Nose: Notes of caramel, vanilla bean and the breakfast cereal “Honey Grahams” shows up early and often whenever I take a sniff. I don’t typically find much by way of fruit in Green River’s distillate, but I do find a bit of orange oil a hint of cherry. The rye spice lends itself to some spearmint/fennel scents. The oak is noticeable, but not quite fully developed yet. It’s on its way, though! I also get occasional flashes of green tree saplings that reminds me of its age. There’s even a bit of cinnamon and clove in here as well.

Palate: The mouthfeel is fairly rich for a bourbon that leans a bit younger. That compliments the flavors I find a bit better than the Full Proof version does. Brûlée’d sugar, toffee and some high-rye notes lead the charge. More of that citrus note that I found on the nose comes in swinging with cinnamon and clove behind it. A tiny bit of cocoa powder and some marshmallow fluff also hide within. I don’t find as much oak as the nose was hinting at, but there’s enough here to make me realize it does give some balance to the sweetness. If there was tobacco or leather, I’d be over the moon with this pick.

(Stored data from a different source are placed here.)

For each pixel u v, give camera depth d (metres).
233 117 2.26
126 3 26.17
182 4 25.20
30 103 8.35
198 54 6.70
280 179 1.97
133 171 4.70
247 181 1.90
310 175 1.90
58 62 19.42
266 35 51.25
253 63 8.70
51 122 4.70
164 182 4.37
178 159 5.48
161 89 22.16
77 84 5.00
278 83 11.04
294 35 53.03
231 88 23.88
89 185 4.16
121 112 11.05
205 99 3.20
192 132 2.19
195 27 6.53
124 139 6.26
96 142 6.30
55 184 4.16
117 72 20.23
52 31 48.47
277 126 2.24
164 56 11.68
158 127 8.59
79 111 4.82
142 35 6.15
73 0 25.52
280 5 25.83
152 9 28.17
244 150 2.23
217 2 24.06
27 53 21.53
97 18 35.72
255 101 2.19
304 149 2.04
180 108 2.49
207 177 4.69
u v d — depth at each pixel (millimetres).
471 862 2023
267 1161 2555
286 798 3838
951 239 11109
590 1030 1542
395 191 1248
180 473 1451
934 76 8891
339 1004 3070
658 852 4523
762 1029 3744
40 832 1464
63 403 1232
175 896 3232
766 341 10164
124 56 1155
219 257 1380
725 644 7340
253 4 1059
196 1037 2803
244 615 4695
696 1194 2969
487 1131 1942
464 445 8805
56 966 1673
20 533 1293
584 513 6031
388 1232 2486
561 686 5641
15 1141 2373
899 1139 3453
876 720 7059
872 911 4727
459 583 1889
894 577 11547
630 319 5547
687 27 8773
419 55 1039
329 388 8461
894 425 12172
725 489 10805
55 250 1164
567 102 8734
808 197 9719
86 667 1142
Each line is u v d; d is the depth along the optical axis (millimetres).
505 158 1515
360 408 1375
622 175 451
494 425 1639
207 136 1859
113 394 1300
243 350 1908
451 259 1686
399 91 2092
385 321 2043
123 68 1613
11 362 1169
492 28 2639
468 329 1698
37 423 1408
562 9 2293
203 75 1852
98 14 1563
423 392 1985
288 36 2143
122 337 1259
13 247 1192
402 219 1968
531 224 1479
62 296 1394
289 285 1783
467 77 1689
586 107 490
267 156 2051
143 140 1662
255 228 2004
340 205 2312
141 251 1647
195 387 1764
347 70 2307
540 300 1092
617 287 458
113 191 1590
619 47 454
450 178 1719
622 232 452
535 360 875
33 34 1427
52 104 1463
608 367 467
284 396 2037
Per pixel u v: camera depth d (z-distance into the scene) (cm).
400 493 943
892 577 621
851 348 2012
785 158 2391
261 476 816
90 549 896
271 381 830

Finish: Long and warm with notes of caramel and vanilla supported by baking spices and some mint tea. Some of the orange remains along with a dusting of cinnamon and ground pepper. It’s got good balance and the proof never overwhelms.

Score: 7.7/10

I found this Green River pick moved the needle a little bit higher when compared to their standard Full Proof release. I predict it will move it even more as the barrels are allowed to extend their maturation time and approach the 10-year mark. But these early barrels are great in the fact that they still offered a great array of flavors and sweetness without being overly youthful. And if you’re a fan of other high-rye bourbons like MGP, Barton or Four Roses like I am, this should be in your wheelhouse.

Final Thoughts

Green River’s foray into the single barrel game has only gotten stronger since this pick was done. These are consistently some of the best releases in terms of value and quality. So even though your chances of finding this exact bottle are slim to none, it’s hard not to recommend any level of enthusiast to buy any of their single barrels if you see one. I already find them much more interesting than Elijah Craig Barrel Picks (which I’ve noticed are almost all 8-years-old these days), Knob Creek Single Barrel picks or 1792 Full Proof picks. This is one of the easier choices for those who are looking for an alternative to the same kinds of single barrels that have been on the market for a while now.